Remember that a group of humans were trapped in northeast Asia, i.e. east of Lake Baikal, north of China, and west of Alaska, with the waxing of the last Ice Age. In order to survive the Ice Age, these people evolved into the Mongoloid race, i.e. lacking facial hair and having narrow eyes to ward off the extreme cold. With the physical changes also came psychological changes. This race developed an extreme discipline in order to survive the long Ice Age winters. With the retreating Ice Age, the Lake Baikal region was connected with the rest of the world once again, which meant that cultural influences from the west, specifically Central Asia, could again be felt.

Nomads to the west, hunters to the east

The last Ice Age separated the cultures from the West and East of Lake Baikal. Each developed in their own unique way. While the cultures on both sides of Lake Baikal had similar characteristics, there were a few major differences. The eastern side was basically a hunting culture with an emphasis upon fishing, while the western side was basically pastoral and nomadic. The eastern side did lots of woodworking because of the abundant forests, while the western side was influenced by Western Asian influences, which they transmitted to the east.

“To the west [of Lake Baikal], in the Minusinsk region of the Upper Yenisei, the Bronze Age sequence is rather clear, … The sequence Afanasievo, Andronovo, Kara Suk, Kurgan cultures are stages in the development of pastoral nomadic cultures not completely divorced from the boreal forest economies of hunting and fishing, nor the pottery stone-tool manufacturing techniques and styles apparent farther east. Nonetheless these are generally distinct as horse-possessing, bronze-using pastoralists, whose affinities were to the grasslands and the deserts. These horse-nomads probably spread into the East and South sometime after 1500 BC, beginning to exert those political and military pressures which eventually led to the construction of the Great Wall.”4

The Kurgans to the west were a nomadic culture of the desert and steppes, while the Siberians to the east were basically a hunter-fisher culture.

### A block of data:
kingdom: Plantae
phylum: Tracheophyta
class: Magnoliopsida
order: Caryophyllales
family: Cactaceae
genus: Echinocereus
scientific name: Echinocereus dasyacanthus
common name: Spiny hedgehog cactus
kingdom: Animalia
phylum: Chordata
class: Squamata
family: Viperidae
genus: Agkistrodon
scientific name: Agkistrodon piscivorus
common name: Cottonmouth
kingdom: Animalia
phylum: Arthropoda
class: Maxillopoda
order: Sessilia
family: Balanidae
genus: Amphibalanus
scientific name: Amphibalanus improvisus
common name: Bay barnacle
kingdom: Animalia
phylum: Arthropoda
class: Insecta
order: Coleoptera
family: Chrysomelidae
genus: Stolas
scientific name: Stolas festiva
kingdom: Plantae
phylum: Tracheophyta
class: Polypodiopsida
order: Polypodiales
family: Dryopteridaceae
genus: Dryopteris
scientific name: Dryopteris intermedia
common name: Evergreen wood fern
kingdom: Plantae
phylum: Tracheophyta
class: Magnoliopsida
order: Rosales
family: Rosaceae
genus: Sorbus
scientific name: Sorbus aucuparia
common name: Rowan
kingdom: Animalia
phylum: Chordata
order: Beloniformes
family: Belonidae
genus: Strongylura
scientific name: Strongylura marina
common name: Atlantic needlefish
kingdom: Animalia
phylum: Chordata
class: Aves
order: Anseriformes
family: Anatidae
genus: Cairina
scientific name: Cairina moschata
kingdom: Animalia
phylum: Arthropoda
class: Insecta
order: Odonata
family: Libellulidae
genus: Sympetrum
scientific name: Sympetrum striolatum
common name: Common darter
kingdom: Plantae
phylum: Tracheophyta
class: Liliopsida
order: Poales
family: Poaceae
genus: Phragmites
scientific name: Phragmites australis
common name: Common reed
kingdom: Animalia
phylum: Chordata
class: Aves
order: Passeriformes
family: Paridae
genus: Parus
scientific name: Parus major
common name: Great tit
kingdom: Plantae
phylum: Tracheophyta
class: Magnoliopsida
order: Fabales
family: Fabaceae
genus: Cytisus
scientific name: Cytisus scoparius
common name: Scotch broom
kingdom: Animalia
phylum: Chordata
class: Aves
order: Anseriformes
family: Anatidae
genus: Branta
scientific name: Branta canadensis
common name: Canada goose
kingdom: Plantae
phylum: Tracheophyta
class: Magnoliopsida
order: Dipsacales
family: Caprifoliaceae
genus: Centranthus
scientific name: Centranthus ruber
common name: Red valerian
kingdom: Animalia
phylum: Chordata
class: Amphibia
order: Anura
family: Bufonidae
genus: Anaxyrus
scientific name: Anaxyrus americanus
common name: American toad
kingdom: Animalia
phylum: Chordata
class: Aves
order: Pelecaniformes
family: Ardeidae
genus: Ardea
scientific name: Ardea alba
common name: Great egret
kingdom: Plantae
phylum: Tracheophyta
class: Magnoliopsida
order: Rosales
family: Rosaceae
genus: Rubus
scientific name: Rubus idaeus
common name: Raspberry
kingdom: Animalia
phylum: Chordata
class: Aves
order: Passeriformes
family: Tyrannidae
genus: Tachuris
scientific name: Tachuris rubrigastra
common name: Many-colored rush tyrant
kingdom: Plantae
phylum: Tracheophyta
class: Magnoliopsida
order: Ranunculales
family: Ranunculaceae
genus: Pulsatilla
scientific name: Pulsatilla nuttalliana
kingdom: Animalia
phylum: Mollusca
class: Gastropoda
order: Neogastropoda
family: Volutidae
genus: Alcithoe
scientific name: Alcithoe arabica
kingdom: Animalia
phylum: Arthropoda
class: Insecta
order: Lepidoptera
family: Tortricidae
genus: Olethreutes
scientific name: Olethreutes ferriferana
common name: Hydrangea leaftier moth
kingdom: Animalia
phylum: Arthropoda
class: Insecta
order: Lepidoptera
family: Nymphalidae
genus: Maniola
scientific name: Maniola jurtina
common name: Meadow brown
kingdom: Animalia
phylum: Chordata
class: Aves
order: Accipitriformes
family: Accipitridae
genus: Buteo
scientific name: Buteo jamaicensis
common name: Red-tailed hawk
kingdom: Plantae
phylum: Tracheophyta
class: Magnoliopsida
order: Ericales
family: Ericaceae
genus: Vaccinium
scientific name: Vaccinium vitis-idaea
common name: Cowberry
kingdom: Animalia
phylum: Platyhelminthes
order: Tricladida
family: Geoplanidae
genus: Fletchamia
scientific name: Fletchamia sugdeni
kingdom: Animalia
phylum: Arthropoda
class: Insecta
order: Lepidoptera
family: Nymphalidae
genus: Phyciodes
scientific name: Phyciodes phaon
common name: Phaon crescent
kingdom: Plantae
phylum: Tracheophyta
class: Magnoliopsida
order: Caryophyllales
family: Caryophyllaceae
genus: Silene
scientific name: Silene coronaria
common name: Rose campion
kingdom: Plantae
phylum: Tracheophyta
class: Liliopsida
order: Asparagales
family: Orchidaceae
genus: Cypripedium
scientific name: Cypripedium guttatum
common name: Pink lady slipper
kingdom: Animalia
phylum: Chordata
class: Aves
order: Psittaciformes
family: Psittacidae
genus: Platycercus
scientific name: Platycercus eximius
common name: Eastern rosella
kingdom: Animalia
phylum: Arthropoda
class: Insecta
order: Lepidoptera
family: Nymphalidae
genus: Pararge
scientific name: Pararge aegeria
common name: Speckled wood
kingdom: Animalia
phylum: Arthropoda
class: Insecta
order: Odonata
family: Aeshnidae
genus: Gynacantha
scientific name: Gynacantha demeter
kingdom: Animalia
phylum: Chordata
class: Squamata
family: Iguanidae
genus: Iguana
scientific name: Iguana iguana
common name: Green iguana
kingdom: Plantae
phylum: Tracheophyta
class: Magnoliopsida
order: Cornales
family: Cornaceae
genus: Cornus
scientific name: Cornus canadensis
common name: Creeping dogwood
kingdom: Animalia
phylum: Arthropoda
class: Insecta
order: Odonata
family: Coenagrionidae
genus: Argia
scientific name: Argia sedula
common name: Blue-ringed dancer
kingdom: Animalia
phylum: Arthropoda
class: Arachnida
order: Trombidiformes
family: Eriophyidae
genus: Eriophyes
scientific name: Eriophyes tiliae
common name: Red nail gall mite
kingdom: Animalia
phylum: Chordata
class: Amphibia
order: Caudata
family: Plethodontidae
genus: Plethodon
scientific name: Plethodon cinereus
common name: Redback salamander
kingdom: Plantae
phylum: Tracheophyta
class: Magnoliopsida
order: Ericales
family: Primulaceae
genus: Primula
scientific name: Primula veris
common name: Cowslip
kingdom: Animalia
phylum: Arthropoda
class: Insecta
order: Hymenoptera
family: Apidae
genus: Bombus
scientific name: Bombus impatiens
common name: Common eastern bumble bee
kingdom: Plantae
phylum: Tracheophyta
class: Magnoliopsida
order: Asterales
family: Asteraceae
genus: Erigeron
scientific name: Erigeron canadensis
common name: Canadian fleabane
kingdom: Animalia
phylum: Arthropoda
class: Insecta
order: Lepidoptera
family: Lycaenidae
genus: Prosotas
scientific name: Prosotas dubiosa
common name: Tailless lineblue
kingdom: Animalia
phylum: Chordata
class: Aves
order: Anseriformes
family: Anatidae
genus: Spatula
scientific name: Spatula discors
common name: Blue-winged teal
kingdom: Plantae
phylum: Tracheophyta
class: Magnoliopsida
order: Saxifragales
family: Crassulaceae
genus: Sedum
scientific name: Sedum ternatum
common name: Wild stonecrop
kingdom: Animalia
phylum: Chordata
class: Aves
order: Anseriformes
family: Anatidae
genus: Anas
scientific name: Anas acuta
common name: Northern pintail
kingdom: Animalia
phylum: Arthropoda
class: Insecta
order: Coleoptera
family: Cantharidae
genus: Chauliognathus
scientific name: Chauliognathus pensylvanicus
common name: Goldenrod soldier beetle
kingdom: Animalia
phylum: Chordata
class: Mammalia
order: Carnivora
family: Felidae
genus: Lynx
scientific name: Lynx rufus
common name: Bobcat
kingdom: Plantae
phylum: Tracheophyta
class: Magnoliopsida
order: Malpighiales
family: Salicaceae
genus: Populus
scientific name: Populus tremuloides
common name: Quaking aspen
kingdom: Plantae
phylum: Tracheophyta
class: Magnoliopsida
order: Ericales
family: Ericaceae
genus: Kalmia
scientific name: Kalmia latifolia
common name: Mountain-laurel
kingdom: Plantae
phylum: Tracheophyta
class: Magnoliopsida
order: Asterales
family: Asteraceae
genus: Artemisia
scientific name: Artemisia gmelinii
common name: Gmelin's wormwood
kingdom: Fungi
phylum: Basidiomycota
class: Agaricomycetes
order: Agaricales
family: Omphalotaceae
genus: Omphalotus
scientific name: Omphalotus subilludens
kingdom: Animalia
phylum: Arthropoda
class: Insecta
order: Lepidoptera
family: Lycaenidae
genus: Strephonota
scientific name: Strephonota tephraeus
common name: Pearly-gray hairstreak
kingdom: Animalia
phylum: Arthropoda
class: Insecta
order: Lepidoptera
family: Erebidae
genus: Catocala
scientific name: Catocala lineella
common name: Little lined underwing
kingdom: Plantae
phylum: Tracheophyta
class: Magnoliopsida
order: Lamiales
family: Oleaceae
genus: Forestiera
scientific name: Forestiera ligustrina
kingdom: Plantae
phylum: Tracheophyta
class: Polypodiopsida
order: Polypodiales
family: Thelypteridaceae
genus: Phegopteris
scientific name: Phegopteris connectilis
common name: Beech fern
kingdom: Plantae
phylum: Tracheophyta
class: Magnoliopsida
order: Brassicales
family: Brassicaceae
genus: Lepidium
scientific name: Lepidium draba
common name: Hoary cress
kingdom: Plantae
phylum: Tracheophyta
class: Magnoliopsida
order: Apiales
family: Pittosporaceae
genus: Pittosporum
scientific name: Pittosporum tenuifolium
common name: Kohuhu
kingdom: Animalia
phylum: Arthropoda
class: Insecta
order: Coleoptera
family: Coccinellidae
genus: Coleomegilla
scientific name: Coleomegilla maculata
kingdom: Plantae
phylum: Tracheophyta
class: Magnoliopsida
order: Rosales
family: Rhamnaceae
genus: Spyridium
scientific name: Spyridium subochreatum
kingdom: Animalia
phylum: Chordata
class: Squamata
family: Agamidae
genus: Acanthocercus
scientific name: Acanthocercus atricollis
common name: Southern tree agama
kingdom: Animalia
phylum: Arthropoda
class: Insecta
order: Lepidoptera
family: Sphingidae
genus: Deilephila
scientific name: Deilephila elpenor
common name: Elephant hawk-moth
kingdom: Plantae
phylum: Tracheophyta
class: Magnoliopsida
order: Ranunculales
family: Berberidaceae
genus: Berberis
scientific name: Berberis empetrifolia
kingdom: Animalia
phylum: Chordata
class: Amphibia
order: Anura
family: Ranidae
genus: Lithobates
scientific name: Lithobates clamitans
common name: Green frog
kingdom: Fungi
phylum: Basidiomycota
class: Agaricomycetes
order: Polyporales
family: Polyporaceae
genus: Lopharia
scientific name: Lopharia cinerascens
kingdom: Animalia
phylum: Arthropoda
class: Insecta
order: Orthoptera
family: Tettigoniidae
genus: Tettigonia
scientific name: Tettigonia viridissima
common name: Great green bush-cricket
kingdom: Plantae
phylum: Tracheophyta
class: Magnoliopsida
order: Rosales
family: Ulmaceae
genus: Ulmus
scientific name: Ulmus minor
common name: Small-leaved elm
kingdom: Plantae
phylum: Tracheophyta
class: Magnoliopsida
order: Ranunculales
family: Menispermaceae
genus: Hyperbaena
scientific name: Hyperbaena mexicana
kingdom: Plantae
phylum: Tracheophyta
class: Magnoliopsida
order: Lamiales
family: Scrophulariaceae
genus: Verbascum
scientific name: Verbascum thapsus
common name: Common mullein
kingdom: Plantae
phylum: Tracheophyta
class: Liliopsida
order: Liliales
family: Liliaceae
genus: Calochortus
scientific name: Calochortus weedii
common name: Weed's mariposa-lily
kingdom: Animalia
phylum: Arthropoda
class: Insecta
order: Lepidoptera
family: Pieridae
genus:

### OBJECTIVE:
Using the passage about cultures east and west of Lake Baikal, answer each question in a short phrase:
1. Why did the eastern side do lots of woodworking?
2. In what region is the Bronze Age sequence described as rather clear?
3. After what date did the horse-nomads probably spread into the East and South?

### OUTPUT OF THE TASK:
1. Because of the abundant forests.
2. The Minusinsk region of the Upper Yenisei.
3. 1500 BC.